Hannah flicked through the pages of her geography textbook. “Look. This is a reservoir in Wales.”
They looked at the picture of a large tranquil lake surrounded by green hills.
“Eight hundred acres were drowned to make that. There are twelve farms and a whole village under that water.”
“But what about the people who lived there?” said Sam. “Did they drown, too?”
“No, they didn’t drown. But they all had to move out of their homes.”
“Well, they were stupid, then,” said Martha. “They should have refused to go.”
“They did. There were loads of protests. We saw a film about it. Marches and banners and chanting. But it didn’t make any difference. The government just went ahead and did it anyway.”
“Are they going to drown our farm?” cried Sam. “They won’t drown our farm, will they?”

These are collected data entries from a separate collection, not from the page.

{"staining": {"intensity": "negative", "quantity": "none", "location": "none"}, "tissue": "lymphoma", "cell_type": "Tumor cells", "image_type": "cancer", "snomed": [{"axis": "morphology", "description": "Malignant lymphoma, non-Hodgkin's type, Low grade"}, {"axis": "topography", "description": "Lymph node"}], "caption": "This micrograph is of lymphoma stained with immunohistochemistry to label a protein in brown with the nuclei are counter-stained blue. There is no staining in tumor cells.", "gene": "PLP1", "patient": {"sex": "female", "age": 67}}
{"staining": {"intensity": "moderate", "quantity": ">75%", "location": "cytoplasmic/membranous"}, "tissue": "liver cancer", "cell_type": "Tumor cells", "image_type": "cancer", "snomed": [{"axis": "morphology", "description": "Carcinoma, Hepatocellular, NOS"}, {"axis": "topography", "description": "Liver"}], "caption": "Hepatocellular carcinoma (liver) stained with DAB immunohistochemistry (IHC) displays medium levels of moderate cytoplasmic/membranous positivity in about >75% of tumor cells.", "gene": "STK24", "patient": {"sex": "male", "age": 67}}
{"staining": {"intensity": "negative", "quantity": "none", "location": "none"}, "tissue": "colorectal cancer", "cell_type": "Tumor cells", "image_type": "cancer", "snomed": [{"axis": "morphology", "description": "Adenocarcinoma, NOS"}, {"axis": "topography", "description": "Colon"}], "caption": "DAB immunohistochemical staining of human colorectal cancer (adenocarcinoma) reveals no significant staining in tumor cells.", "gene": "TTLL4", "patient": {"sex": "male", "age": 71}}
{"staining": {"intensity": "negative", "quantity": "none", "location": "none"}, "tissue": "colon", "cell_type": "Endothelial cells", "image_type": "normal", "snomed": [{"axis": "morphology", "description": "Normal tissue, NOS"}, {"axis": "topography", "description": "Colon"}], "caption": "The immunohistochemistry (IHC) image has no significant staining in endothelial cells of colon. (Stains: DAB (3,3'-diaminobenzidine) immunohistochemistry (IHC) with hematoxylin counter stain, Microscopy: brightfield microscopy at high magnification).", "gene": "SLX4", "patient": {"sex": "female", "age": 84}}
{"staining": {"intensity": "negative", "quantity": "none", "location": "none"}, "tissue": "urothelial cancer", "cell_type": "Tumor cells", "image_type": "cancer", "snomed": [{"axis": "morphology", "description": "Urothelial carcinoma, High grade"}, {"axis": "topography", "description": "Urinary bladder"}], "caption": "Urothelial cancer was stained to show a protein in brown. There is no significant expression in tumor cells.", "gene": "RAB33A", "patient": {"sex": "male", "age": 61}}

“But our farm isn’t a valley,” said Jo.
Hannah remembered what the woman in the
sitting room had said that day.
It’s a totally unsuitable site.
She thought back to the tea party, and Sophie’s visit, and those people today. So that was why Dad had invited them to the farm. To help him stop it being turned into a reservoir.
But what if they couldn’t stop it? What if the water company was stronger?
In her mind’s eye, Hannah saw the sheep grazing in the fields, the new calves in the barn, the ancient cowsheds with their roofs covered in moss and lichen, the swallows’ nests and the pigsties and the wildflower meadows and the oak trees, and her own lovely theatre, hidden in the copse. And she imagined a great creeping tide of water spreading over the farm, obliterating every inch of the landscape until the farm was buried beneath it. Forever.
“They can’t take the farm,” said Sam. “Where would we live?”
“And what about the animals?” said Jo. “What would happen to them?”
Hannah looked at her brother and sister.
“No,” she said. “They can’t take the farm. They won’t take the farm. Because nobody will let them.”